Mass spectrometry services have a robust tool for quantifying analytes and compounds within a sample. This analytical technique, mass spectrometry (MS), can help identify unknown compounds, quantify known materials, and determine the chemical and structural properties of molecules. Moreover, MS units can be combined with other techniques, such as liquid chromatography-mass spectrometry (LC-MS) analysis or LC-MS testing, to further increase its detection and quantification capacities.
This technique begins with converting the compound of interest into gaseous ions. This conversion can be without or with fragmentation. Finally, the generated gaseous ions are characterized based on their mass-to-charge ratios and relative abundance. Mass spectrometry is based on evaluating the ionizing energy and its effects on molecules. This evaluation depends on the interaction between molecules in the gaseous phase during ionic formation and neutral species. Therefore, the current article introduces mass spectrometry analysis services, describing their techniques and applications.
Techniques of Mass Spectrometry Analysis Services
The primary step in analyzing compounds through a mass spectrometer is the generation of gas phase ions. These gaseous ions are usually generated by electron ionization and undergo fragmentation. This fragmentation produces a primary product that undergoes fragmentation again. This process goes on. Mass spectrometers separate individual ions based on their mass-to-charge ratio and detect them relative to their abundance. This separation can be viewed through the generated mass spectrum, which displays a plot of mass-to-charge ratio versus analyte abundance. In the MS spectrum, the presence of molecular ions can be detected with the highest value of the mass-to-charge ratio, giving the molecular mass of the material of interest.
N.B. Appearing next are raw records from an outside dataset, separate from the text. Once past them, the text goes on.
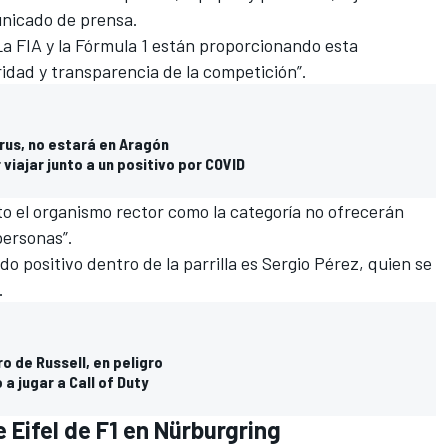
unicado de prensa.
La FIA y la
Fórmula 1
están proporcionando esta
ridad y transparencia de la competición”.
irus, no estará en Aragón
 viajar junto a un positivo por COVID
o el organismo rector como la categoría no ofrecerán
personas”.
do positivo dentro de la parrilla es
Sergio Pérez
, quien se
.
ro de Russell, en peligro
 a jugar a Call of Duty
 Eifel de F1 en Nürburgring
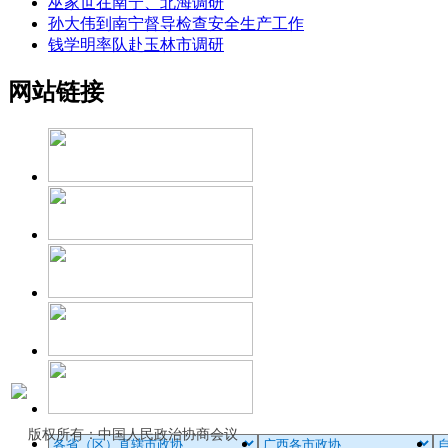
巫家世在南宁、北海调研
孙大伟到南宁督导检查安全生产工作
钱学明率队赴玉林市调研
网站链接
版权所有：中国人民政治协商会议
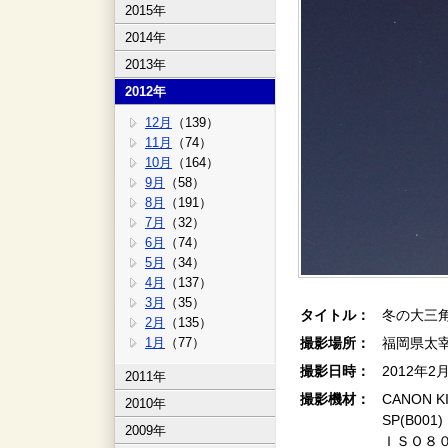
2015年
2014年
2013年
2012年
12月
（139）
11月
（74）
10月
（164）
9月
（58）
8月
（191）
7月
（32）
6月
（74）
5月
（34）
4月
（137）
3月
（35）
タイトル：
冬の大三
2月
（135）
1月
（77）
撮影場所：
福岡県太
撮影日時：
2012年2
2011年
撮影機材：
CANON KI
2010年
SP(B0
2009年
ＩＳＯ８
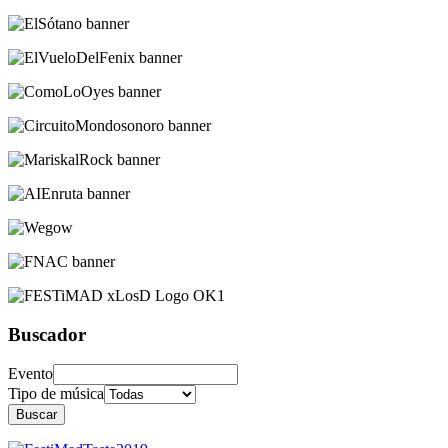
Buscador
Evento
Tipo de música
Buscar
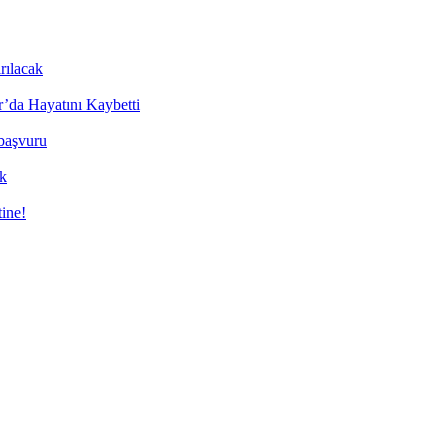
rılacak
’da Hayatını Kaybetti
 başvuru
ük
tine!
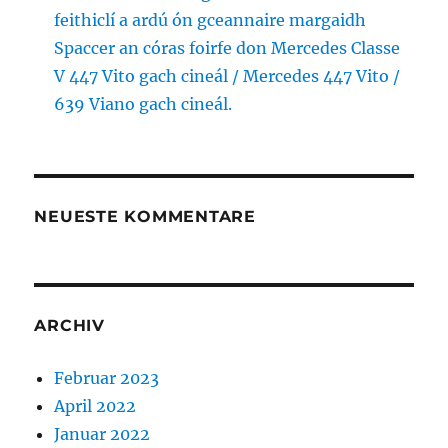
feithiclí a ardú ón gceannaire margaidh
Spaccer an córas foirfe don Mercedes Classe
V 447 Vito gach cineál / Mercedes 447 Vito /
639 Viano gach cineál.
NEUESTE KOMMENTARE
ARCHIV
Februar 2023
April 2022
Januar 2022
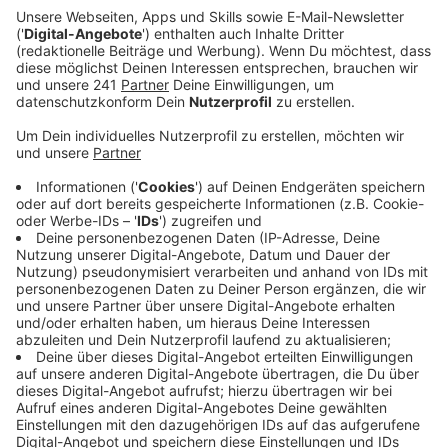
Hochwasserschutz am Oulusee vorgeschlagen –
die waren bislang nicht öffentlich, sind es jetzt
aber durch einen Antrag der CDU geworden.
Veröffentlicht:
Mittwoch, 04.09.2024 06:44
Anzeige
Der See würde bei den ersten beiden Varianten um bis
zu anderthalb Meter abgesenkt werden, bei der
dritten würde ein deutlich höherer und längerer
Staudamm gebaut, während der Wasserspiegel
gleichbleibt. Die CDU lehnt alle drei Varianten ab, weil
in jedem Fall die Naherholung am Oulusee leiden
würde. Sie fordert stattdessen, noch mehr
Möglichkeiten zu prüfen für einen Hochwasser-
sicheren und attraktiven Oulusee: Zum Beispiel die
Installation eines Hochwasser-Frühwarnsystems, oder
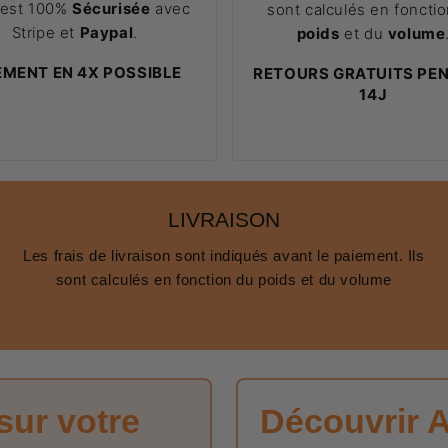
 est 100%
Sécurisée
avec
sont calculés en foncti
Stripe et
Paypal
.
poids
et du
volume
EMENT EN 4X POSSIBLE
RETOURS GRATUITS PE
14J
LIVRAISON
Les frais de livraison sont indiqués avant le paiement. Ils
sont calculés en fonction du poids et du volume
sur votre
Découvrir 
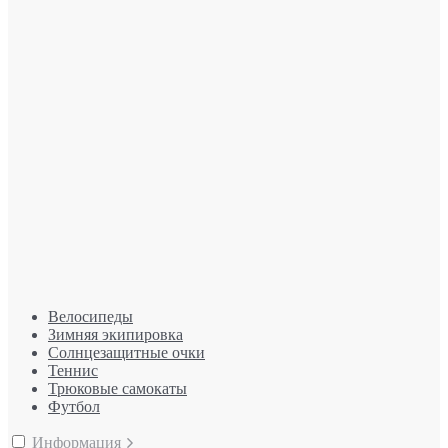
Велосипеды
Зимняя экипировка
Солнцезащитные очки
Теннис
Трюковые самокаты
Футбол
Информация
The mass spectrometer comprises three components: an ion source, an analyzer, and a detector system. The ion source produces gaseous ions for the compound of interest. An analyzer based on individual mass-to-charge ratio resolves the ions into respective mass components. Finally, the detector system detects the gaseous ions and records their relative abundance. Additional sample introduction systems and a computer to control the instrument and acquire data are needed during MS analysis.
Applications of Mass Spectrometry Analysis Services
Today mass spectrometers have become an integral component of bioanalytical laboratories. Separation techniques such as chromatography, ultracentrifugation, and electrophoretic methods were the only available techniques providing similar data to mass spectrometers. However, the data was not absolute as it was based on individual features and not the molecular weight of the compound. The advent of desorption ionization methods such as laser desorption, fast atom bombardment, and plasma desorption allowed the utilization of mass spectrometers to analyze biomolecules. Hence many mass spectrometry service providers employ MS detectors to study complex biomolecules.
Mass spectrometer application includes macromolecular MS and isotope ratio MS. Macromolecular MS analysis evaluates peptides, proteins, peptides, lipids, oligosaccharides, and other macromolecules. Several ionization sources are included in macromolecular research, including MALDI or ESI. Mass spectrometry analysis generates reliable data on the chemical formula, molecular mass analyte quantity, and chemical structure. They are widely used to assess small organic molecules. On the other hand, isotope ratio MS-based analysis measures the relative abundance of a stable isotope of elements. This evaluation can be based on a complex system, specific position, or specific compound within a sample.